You're always told that it's cool to push your limits a little when it comes to big waves, to paddle out and give it a go if you're feeling a little nervous and that it is all part of the learning process of being a surfer and of being a human.

It's not all true.

It's sometimes very foolish to paddle out when you're obviously out of your depth, and two elements come into play when it comes to big surf and having a go.

The first is the bravery of youth. Totally cool, the only way to learn is to experience it, so go out and have a go, get your beatings, lick your wounds and reassess. This only works on the young.

The second is that discretion actually is the better part of valour. We waited all day for Sunset Beach to pick up. I didn't want it to pick up, and I wanted the afternoon to fly into the night so that I could grab a beer and chill on the deck at the house overlooking Phantoms and Velzyland.

Late in the afternoon, real sets were coming through at Sunset, and the entire household headed out, including me on a borrowed 7'6 blade that did not feel comfortable under my arm.

The West Peak. All my life I have head about and read about the west peak at Sunset. I grew up in fear of this loathsome, lumbering miscreant lump of water that would materialize in the channel, hit a chunk of coral, and do a sharp left turn and bore down on hapless surfers, mowing down anyone in its way. I grew to dread the west peak, and whenever I got caught inside by any wide set at any surfing location in the world, I would consider it a 'west peak' moment.

The first wave of the set looked like the wave I had been waiting for all my life. Ten-foot solid, with a wall stretching all the way to Waimea. I was in the perfect spot, it even seemed like there was a chip-shot forming as I paddled. This was going to be a cinch. There's nothing like a ten-foot wall with an easy take off….

I missed it. The wall of water passed underneath me. The opportunity for the wave of the day, of my year, possibly of my life was gone. I turned around and saw that the next two waves were quite a bit bigger than anything I had faced so far in my life, and they were going to break in front of me.
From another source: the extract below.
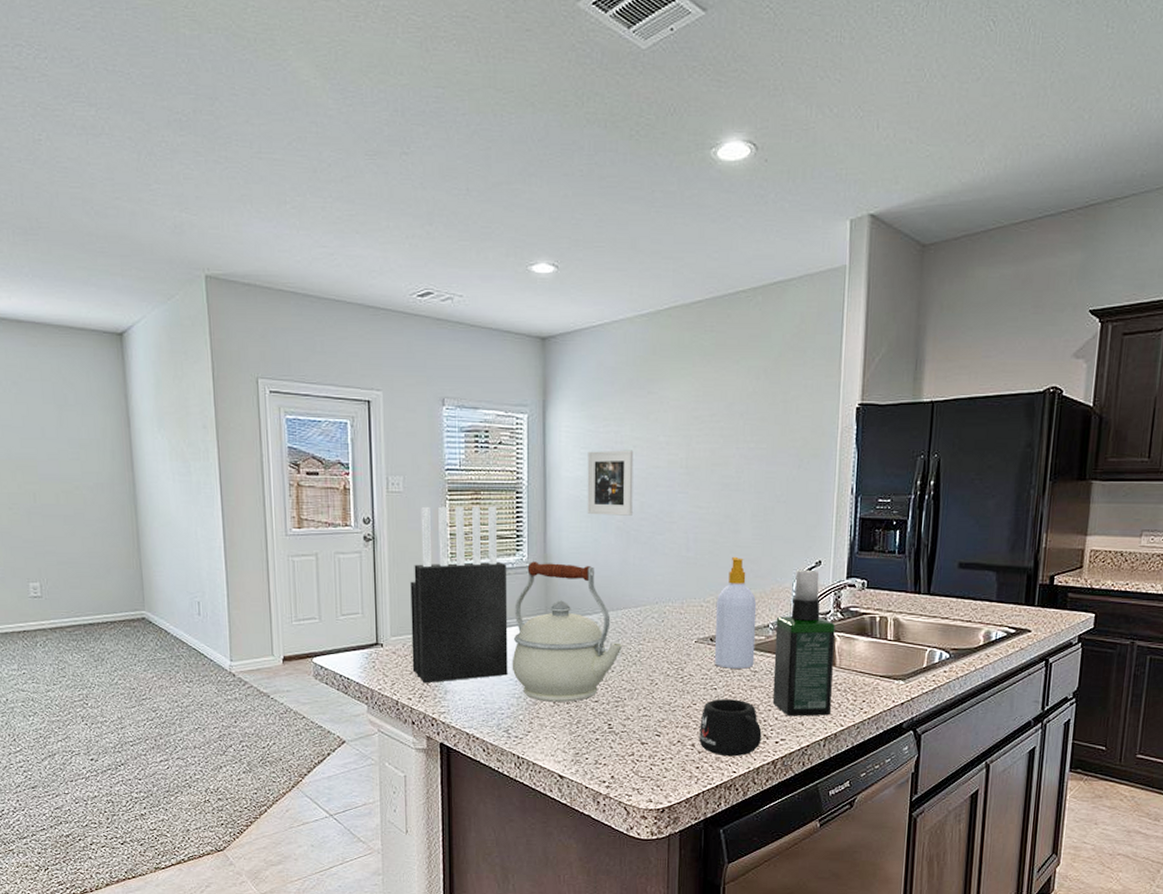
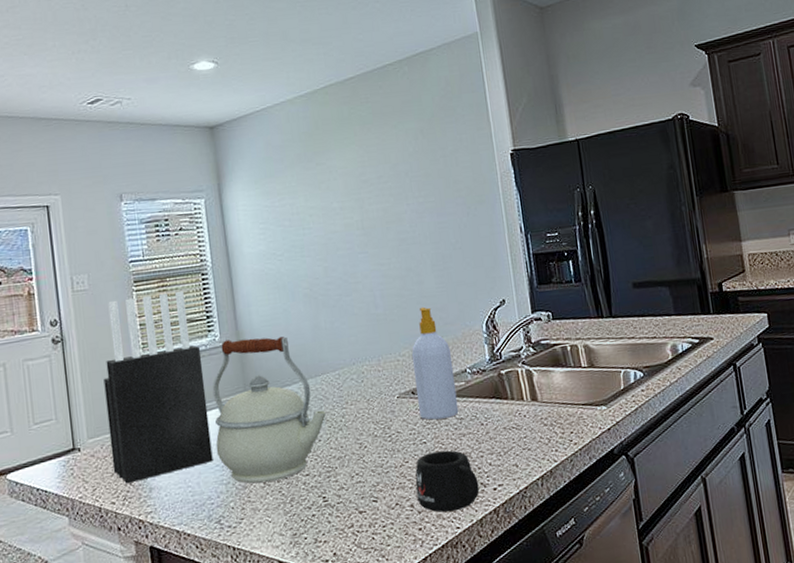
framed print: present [587,450,634,516] -> none [266,219,318,286]
spray bottle: present [772,569,835,717] -> none [472,309,543,460]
With the perfect vision of hindsight, I could have dealt with the situation way better. I could have paddled further into the channel to try and get away from them, or I could have paddled in as hard as I could to get away from the imminent explosion of them breaking. Instead, I paddled straight out.
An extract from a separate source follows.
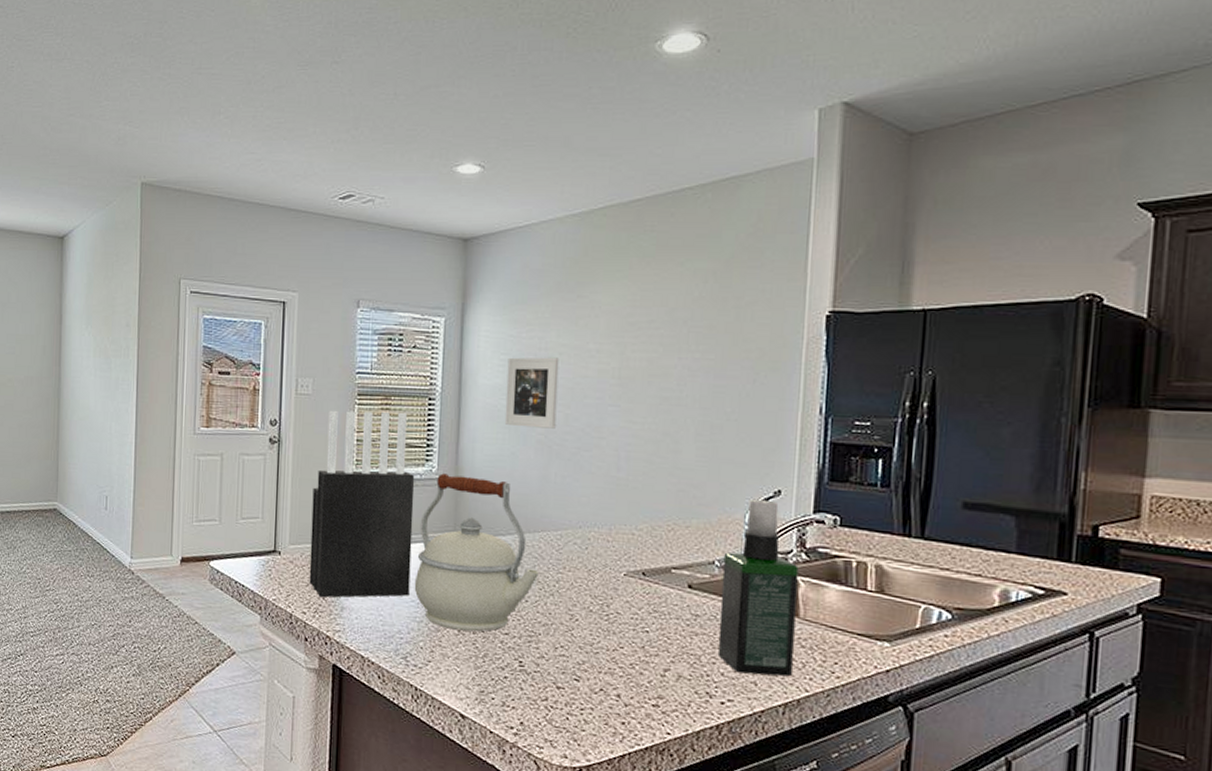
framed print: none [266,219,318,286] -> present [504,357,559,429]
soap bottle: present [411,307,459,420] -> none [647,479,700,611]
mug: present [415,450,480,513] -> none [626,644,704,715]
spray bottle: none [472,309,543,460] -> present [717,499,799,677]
I scraped over the first one and fixed my eyes on the next wave. It was that very instant, as I put eyes on it, and as I understood that I was not going to make it, my brain did that little wobble.

I had a split second to decide. Stand up on my board and dive off to try and get as deep as possible, or quietly take the biggest breath; hold my nose and slip underwater. Either way, I was about to enter a world of unhappiness.

I probably could have made it under the wave. I perhaps could have slipped under the breaking lip. My timing was totally wrong. Waves move fast in Hawaii, and they seem to carry more weight.

I could have died out there that day. My borrowed board disappeared in the most violent thrashing I had ever experienced the instant the lip hit the spot where I had slipped under the water, and I was sent deep and tumbling.

These days I think things through a bit more, and when I feel like it when I'm not feeling the surf for whatever reason, I just go the beer option on the deck.

A picture perfect day at Sunset Beach, Hawaii.